Ejercicio 1:
Responde según la receta:
(a) ¿A qué temperatura se precalienta el horno?
(b) ¿Qué se pone a hervir en el cazo para el almíbar?
(c) ¿Con qué se empapan de almíbar las dos partes del bizcocho?
Ejercicio 2:
Repite de la receta todo lo que va desde "Luego batimos los huevos con" hasta "minutos y 1 hora.".

Fragmento seleccionado:

• • • • • • •

Para hacer el bizcocho, primero mezclamos el harina y el cacao tamizados con la levadura en un bol aparte.
Luego batimos los huevos con le azúcar hasta que no se note el azucar. Sin dejar de batir, vertemos el aceite despacio. Por último, vamos echando cuchara a cuchara la mezcla de harina, cacao y levadura.
Echamos la mezcla en un molde previamente untado en mantequilla y enharinado, e introducimos en el horno precalentado a 180º entre 45 minutos y 1 hora.
Cuando introduzcamos un palillo y salga limpio, lo sacamos del horno y lo dejamos enfriar, desmoldamos.

Para hacer el almíbar, ponemos en un cazo a hervir el agua, el azúcar y el cacao, hasta que se mezcle todo bien.

Montaje.

Partimos el bizcocho por la mitad. Con ayuda de una brocha o de un pulverizador, empapamos de almíbar las dos partes por ambas caras.

• • • • • • •

Datos de origen:

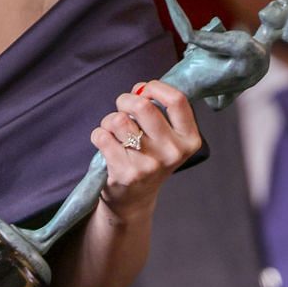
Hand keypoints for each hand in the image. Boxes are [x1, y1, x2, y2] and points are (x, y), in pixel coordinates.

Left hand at [91, 80, 201, 219]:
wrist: (134, 199)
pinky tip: (106, 144)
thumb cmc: (148, 158)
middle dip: (125, 101)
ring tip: (114, 131)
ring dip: (110, 120)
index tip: (144, 90)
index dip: (155, 87)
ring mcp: (149, 164)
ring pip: (119, 120)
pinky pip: (102, 136)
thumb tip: (140, 89)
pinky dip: (99, 135)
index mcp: (189, 140)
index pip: (177, 100)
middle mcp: (172, 152)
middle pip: (143, 106)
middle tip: (122, 110)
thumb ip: (158, 109)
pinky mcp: (125, 172)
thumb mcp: (165, 137)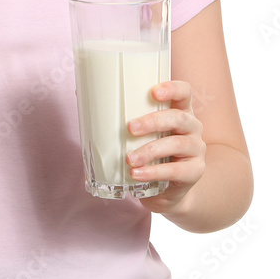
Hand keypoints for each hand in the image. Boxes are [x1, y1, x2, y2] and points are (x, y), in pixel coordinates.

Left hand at [126, 80, 205, 215]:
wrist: (168, 190)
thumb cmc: (151, 152)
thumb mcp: (141, 132)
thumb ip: (122, 113)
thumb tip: (81, 91)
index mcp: (180, 110)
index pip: (184, 92)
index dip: (172, 88)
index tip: (153, 92)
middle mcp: (193, 127)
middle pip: (178, 117)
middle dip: (153, 121)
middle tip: (130, 128)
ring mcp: (197, 149)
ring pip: (177, 144)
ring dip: (150, 150)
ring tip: (129, 158)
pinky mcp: (195, 172)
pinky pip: (176, 170)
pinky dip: (154, 172)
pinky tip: (137, 174)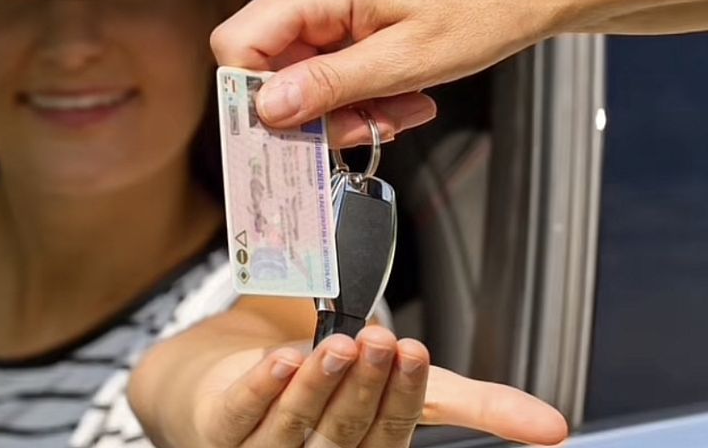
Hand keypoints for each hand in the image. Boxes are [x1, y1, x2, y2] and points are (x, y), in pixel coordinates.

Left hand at [190, 326, 566, 446]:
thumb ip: (476, 405)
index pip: (390, 436)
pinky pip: (242, 413)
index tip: (415, 354)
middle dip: (365, 388)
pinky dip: (261, 388)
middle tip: (382, 342)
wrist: (257, 375)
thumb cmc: (340, 386)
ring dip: (319, 386)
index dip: (403, 397)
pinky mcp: (223, 428)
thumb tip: (555, 429)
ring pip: (295, 427)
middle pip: (345, 434)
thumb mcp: (411, 390)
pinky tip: (280, 360)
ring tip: (341, 344)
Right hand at [211, 0, 570, 146]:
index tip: (292, 131)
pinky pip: (331, 81)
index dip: (255, 95)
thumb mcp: (405, 58)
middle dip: (314, 113)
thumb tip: (269, 109)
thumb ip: (332, 84)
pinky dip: (360, 101)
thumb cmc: (480, 7)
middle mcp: (313, 2)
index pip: (239, 44)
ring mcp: (328, 21)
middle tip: (363, 127)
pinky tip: (397, 100)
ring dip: (346, 112)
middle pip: (269, 73)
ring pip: (302, 85)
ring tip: (395, 111)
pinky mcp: (345, 37)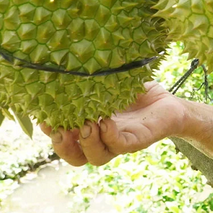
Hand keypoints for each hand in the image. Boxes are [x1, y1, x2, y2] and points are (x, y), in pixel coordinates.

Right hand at [40, 82, 183, 165]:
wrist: (170, 104)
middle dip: (63, 146)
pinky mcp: (138, 141)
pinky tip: (106, 122)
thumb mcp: (110, 84)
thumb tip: (69, 57)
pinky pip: (120, 145)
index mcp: (90, 128)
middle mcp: (101, 140)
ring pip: (96, 156)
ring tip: (86, 125)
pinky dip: (110, 136)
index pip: (64, 137)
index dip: (50, 131)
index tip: (43, 117)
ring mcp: (119, 142)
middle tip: (59, 129)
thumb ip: (92, 78)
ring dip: (86, 143)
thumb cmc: (136, 94)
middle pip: (75, 156)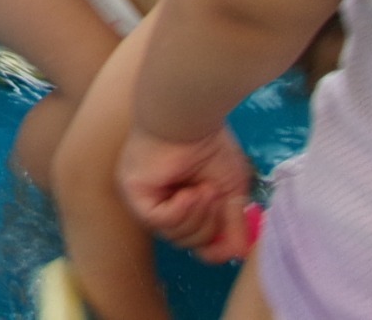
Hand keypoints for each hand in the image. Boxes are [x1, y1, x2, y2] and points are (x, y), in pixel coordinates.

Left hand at [117, 125, 256, 263]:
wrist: (190, 115)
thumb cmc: (209, 143)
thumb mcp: (231, 190)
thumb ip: (233, 224)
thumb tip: (238, 254)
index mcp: (179, 200)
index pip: (194, 241)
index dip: (214, 246)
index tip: (230, 238)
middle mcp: (159, 201)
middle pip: (186, 242)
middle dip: (208, 225)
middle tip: (213, 195)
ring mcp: (144, 198)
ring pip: (173, 235)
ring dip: (197, 216)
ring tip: (204, 189)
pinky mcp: (133, 192)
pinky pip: (157, 221)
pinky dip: (180, 212)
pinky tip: (189, 192)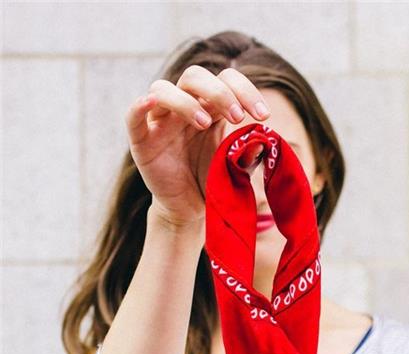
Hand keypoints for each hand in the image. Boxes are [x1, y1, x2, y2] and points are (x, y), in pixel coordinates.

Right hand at [124, 66, 270, 225]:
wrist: (188, 211)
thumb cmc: (212, 183)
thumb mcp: (235, 167)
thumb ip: (248, 153)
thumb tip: (262, 139)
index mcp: (210, 107)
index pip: (227, 80)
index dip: (246, 91)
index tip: (264, 116)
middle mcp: (184, 107)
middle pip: (195, 77)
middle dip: (220, 92)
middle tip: (238, 117)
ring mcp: (160, 121)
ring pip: (164, 89)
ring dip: (187, 102)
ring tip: (206, 124)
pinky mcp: (141, 140)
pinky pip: (133, 117)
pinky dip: (139, 106)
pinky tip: (150, 102)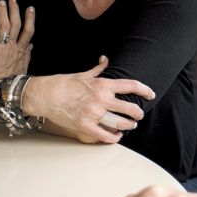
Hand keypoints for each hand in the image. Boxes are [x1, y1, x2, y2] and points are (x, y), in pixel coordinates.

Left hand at [0, 0, 34, 77]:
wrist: (1, 95)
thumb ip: (27, 56)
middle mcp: (14, 48)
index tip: (30, 8)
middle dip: (15, 11)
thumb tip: (31, 45)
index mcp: (22, 52)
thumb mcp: (22, 70)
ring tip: (1, 2)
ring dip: (3, 13)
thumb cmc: (11, 84)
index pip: (28, 31)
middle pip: (17, 25)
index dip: (30, 19)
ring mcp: (3, 49)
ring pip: (5, 26)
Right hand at [23, 56, 155, 143]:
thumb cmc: (64, 83)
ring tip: (130, 126)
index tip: (151, 94)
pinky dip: (114, 137)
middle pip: (130, 108)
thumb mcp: (84, 74)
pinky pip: (106, 135)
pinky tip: (116, 136)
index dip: (145, 90)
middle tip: (138, 115)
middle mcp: (101, 99)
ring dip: (128, 126)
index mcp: (103, 84)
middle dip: (138, 113)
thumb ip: (98, 69)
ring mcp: (94, 113)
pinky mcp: (85, 126)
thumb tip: (106, 59)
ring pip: (121, 123)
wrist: (46, 95)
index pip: (131, 85)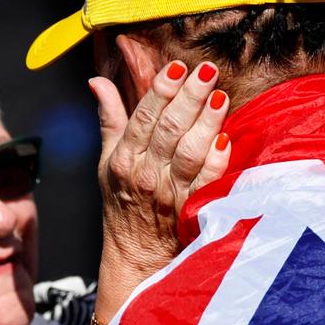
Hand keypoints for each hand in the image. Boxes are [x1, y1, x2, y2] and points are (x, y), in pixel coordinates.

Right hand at [89, 60, 230, 318]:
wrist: (136, 257)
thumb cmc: (123, 206)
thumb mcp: (107, 163)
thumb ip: (109, 120)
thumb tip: (98, 82)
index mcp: (124, 159)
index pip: (143, 116)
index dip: (161, 89)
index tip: (177, 67)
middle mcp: (145, 174)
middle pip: (169, 128)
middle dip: (189, 96)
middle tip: (206, 70)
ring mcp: (169, 192)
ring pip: (190, 149)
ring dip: (207, 120)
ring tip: (219, 94)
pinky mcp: (190, 208)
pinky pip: (206, 179)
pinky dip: (216, 157)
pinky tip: (226, 136)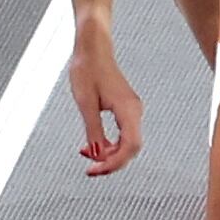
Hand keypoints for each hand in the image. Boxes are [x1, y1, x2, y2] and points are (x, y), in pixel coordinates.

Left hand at [69, 25, 141, 175]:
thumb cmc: (88, 70)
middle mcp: (134, 111)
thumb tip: (96, 154)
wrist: (92, 50)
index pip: (129, 147)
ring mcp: (131, 111)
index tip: (95, 170)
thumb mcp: (85, 104)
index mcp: (128, 109)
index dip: (113, 163)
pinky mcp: (125, 110)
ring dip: (107, 153)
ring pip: (126, 143)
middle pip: (130, 149)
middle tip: (89, 168)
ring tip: (86, 154)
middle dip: (110, 161)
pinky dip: (108, 144)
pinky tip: (92, 146)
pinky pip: (121, 134)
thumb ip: (93, 131)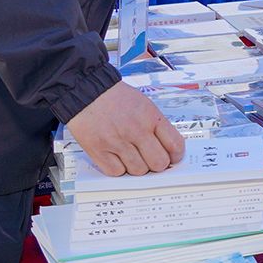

• • • • • • •

Respuesta 1:
(a) A 180º.
(b) El agua, el azúcar y el cacao.
(c) Con una brocha o un pulverizador.

Respuesta 2:
Luego batimos los huevos con le azúcar hasta que no se note el azucar. Sin dejar de batir, vertemos el aceite despacio. Por último, vamos echando cuchara a cuchara la mezcla de harina, cacao y levadura.
Echamos la mezcla en un molde previamente untado en mantequilla y enharinado, e introducimos en el horno precalentado a 180º entre 45 minutos y 1 hora.